═══ 文档片段

串(四):.NET Framework String类的实现(下)
2012-04-25 15:38:22一、SubString方法的实现
如果理解了上一篇文章中介绍的FastAllocateString方法与wstrcpy方法,理解SubString方法的实现就会比较容易。此方法的两个重载都会先调用一个参数的校验函数InternalSubStringWithChecks。如果没有发生异常就会继续调用内部实现的核心方法InternalSubString,该方法在内部实现获取[startIndex, startIndex + length]之间的字串。具体代码如下
//返回从startIndex开始到结束的字符串
public String Substring (int startIndex) {
return this.Substring (startIndex, Length-startIndex);
}
public String Substring (int startIndex, int length) {
return InternalSubStringWithChecks(startIndex, length, false);
}
//采用手术室清洁策略来对参数进行检验
internal String InternalSubStringWithChecks (int startIndex, int length, bool fAlwaysCopy) {
int thisLength = Length;
if (startIndex<0) {
throw new ArgumentOutOfRangeException("startIndex", Environment.GetResourceString("ArgumentOutOfRange_StartIndex"));
}
if (startIndex > thisLength) {
throw new ArgumentOutOfRangeException("startIndex", Environment.GetResourceString("ArgumentOutOfRange_StartIndexLargerThanLength"));
}
if (length<0) {
throw new ArgumentOutOfRangeException("length", Environment.GetResourceString("ArgumentOutOfRange_NegativeLength"));
}
if (startIndex > thisLength-length) {
throw new ArgumentOutOfRangeException("length", Environment.GetResourceString("ArgumentOutOfRange_IndexLength"));
}
if( length == 0) {
return String.Empty;
}
return InternalSubString(startIndex, length, fAlwaysCopy);
}
//substring的内部实现,获取[startIndex, startIndex + length]之间的字串
unsafe string InternalSubString(int startIndex, int length, bool fAlwaysCopy) {
BCLDebug.Assert( startIndex >= 0 && startIndex <= this.Length, "StartIndex is out of range!");
BCLDebug.Assert( length >= 0 && startIndex <= this.Length - length, "length is out of range!");
if( startIndex == 0 && length == this.Length && !fAlwaysCopy) {
return this;
}
String result = FastAllocateString(length);
fixed(char* dest = &result.m_firstChar)

══════
═══ 记录数据

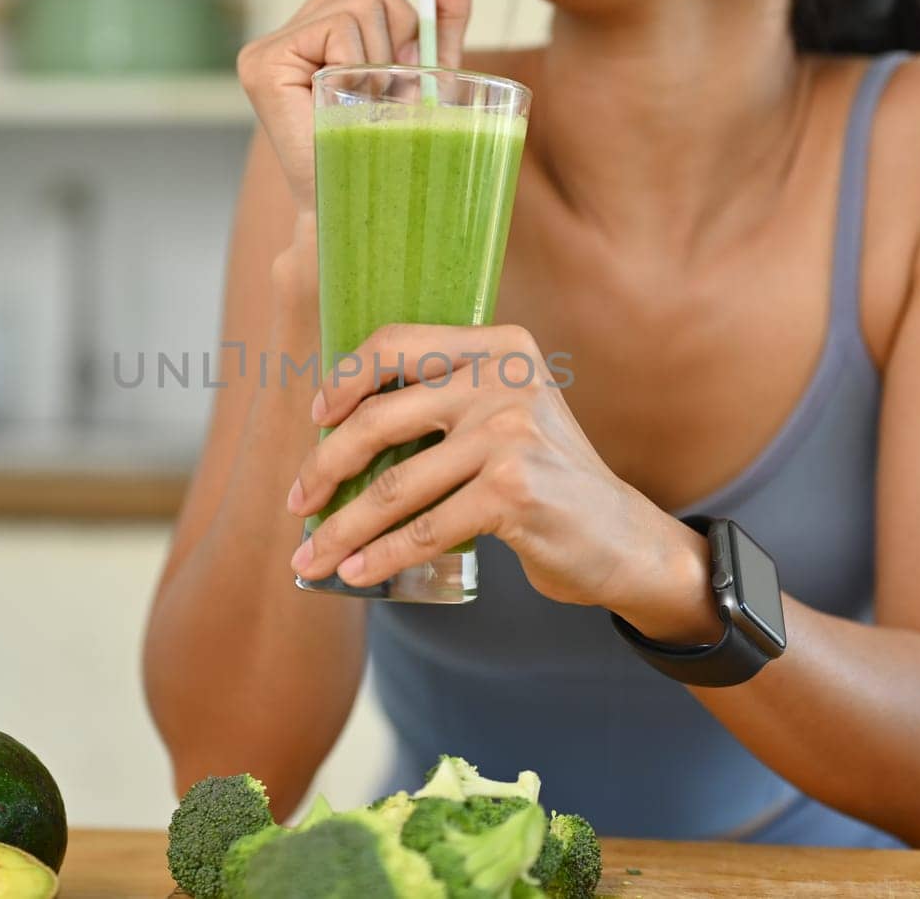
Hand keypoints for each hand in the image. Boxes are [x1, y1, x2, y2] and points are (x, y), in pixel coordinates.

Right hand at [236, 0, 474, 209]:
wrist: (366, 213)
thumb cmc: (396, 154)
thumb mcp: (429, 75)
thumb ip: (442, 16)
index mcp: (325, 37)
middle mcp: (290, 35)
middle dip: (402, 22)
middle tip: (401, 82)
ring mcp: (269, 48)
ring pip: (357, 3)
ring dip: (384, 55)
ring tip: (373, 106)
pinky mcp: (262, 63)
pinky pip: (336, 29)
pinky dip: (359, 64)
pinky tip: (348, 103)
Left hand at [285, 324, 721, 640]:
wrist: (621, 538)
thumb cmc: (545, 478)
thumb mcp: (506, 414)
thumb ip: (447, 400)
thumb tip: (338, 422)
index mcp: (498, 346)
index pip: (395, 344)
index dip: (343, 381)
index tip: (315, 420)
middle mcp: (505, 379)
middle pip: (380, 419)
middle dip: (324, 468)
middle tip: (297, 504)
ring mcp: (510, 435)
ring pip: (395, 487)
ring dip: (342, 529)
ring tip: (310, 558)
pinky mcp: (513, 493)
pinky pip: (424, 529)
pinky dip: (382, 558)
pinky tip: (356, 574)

══════
═══ 记录数据

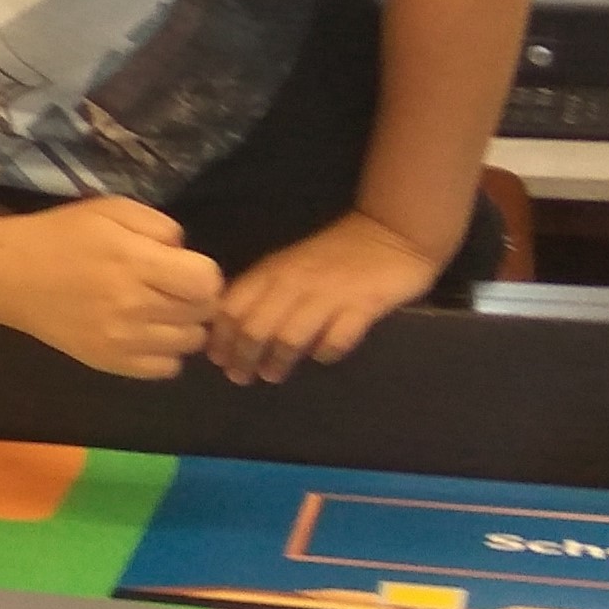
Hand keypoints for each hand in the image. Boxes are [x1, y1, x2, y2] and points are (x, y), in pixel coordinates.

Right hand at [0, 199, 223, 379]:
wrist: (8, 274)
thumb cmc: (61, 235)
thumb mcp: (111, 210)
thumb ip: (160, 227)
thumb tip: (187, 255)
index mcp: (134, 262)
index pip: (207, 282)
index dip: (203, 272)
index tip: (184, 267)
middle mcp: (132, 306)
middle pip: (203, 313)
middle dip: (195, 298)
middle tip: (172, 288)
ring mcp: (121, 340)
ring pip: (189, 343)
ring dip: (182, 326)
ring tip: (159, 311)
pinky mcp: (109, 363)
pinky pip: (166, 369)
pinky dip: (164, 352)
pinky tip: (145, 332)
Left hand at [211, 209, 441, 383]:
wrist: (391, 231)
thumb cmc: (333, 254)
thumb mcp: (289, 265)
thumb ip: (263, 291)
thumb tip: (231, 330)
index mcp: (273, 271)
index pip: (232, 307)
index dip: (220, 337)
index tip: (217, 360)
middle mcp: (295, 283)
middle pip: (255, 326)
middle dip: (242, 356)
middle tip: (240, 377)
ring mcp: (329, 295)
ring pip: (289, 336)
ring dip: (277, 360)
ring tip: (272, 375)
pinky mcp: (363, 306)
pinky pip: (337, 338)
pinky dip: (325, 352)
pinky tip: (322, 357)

══════

任务.
请列出这段讲SubString实现的文字中，代码里传给Environment.GetResourceString的所有资源字符串名。 这些数据行与本题无关，无需查看。

练习输出.
ArgumentOutOfRange_StartIndex
ArgumentOutOfRange_StartIndexLargerThanLength
ArgumentOutOfRange_NegativeLength
ArgumentOutOfRange_IndexLength